From the Blackbox testing, the secure TCMS was successfully implemented and met all the software development life cycle requirements. From this behavioral test, all the required functions in the prototype worked and were integrated properly in all testing scenarios. The Securebox HSM connected and sent all data from the VCU, secured, and transmitted securely to the data server. The secured data also was successfully received and stored in the data server database.
- 2.
Whitebox Testing
In whitebox testing, several scenarios were deployed to verify the actual output of the system modules’ program code.
Data were sent from the VCU to the train-side Securebox HSM by testing the specific programming code to support the HSM FTP server testing. The scenarios were: a *.dds file sent from VCU to HSM buffer management, a *.txt file sent from VCU to HSM buffer management and parsing function, and other files sent to HSM file folder but not proceeding further. The result is shown in
Table 6.
Establish connection. It was done by observing the specific program code to support secured connection testing from the onboard train system to the data server. The result is shown in
Table 7.
Data Synchronization. Data synchronization testing was done by testing specific programs to support integrity functionality. The testing used four scenarios, which were: sending synchronization data to the data server whether the connection was available, synchronization data to the data server with no connection available, synchronization data to the data server after the connection was lost for 1 min, and synchronization data to the data server after a connection was lost for 5 min.
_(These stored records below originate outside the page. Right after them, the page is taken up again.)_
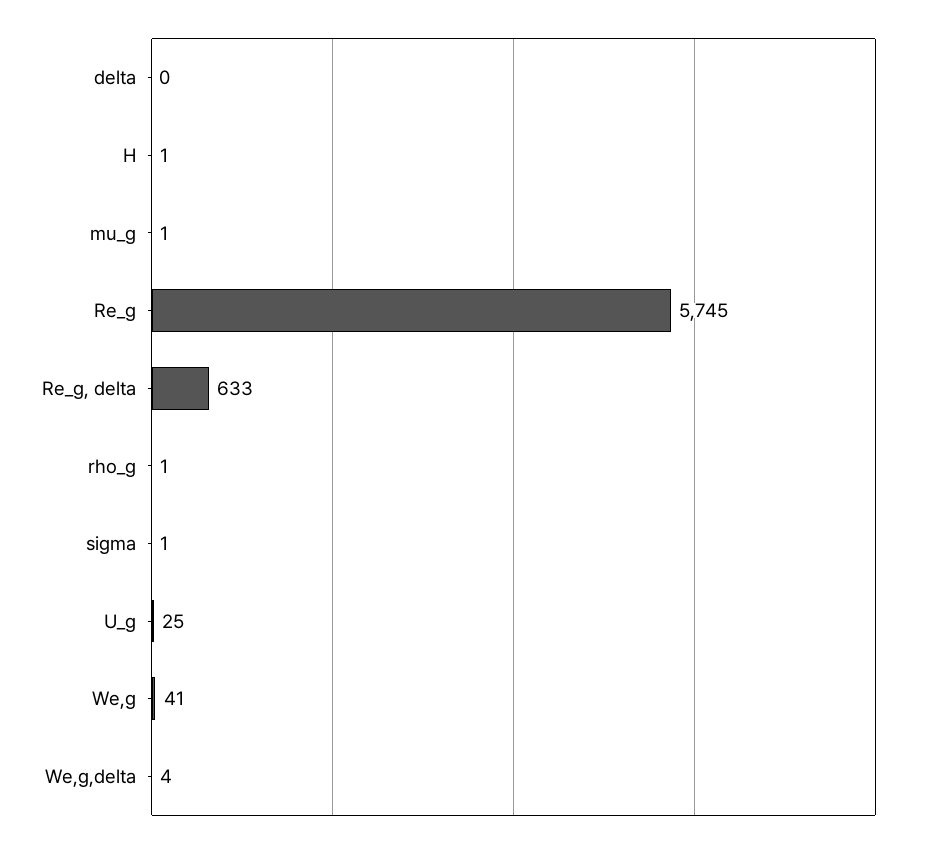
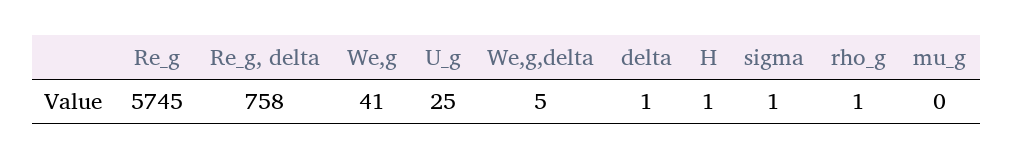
  {
-   "delta": 0,
+   "delta": 1,
    "H": 1,
-   "mu_g": 1,
+   "mu_g": 0,
    "Re_g": 5745,
-   "Re_g, delta": 633,
+   "Re_g, delta": 758,
    "rho_g": 1,
    "sigma": 1,
    "U_g": 25,
    "We,g": 41,
-   "We,g,delta": 4
+   "We,g,delta": 5
  }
The scenario and results are available in
Table 8.
Encrypt and transmit data. The encryption and transmission testing was done in the server-side HSM to ensure the programming code met the confidentiality requirement. Several scenarios were tested by encrypting the *.dds file, encrypting the *.txt file, and sending data when the onboard train system was connected to the 4G network. The result is shown in
Table 9.
Data decryption. The decryption testing was done in the server-side HSM, right after the data were received. The testing analyzed the program code to meet the required output for the decryption of the *.txt and *.dds files. The output can be seen in
Table 10.
From the whitebox testing, the program code of the Securebox application gave all the expected results. The whitebox analysis showed that all the module and the program code in the module were checked and analyzed to produce the expected output. There was no malfunction or wrong programming code, which can produce a system error.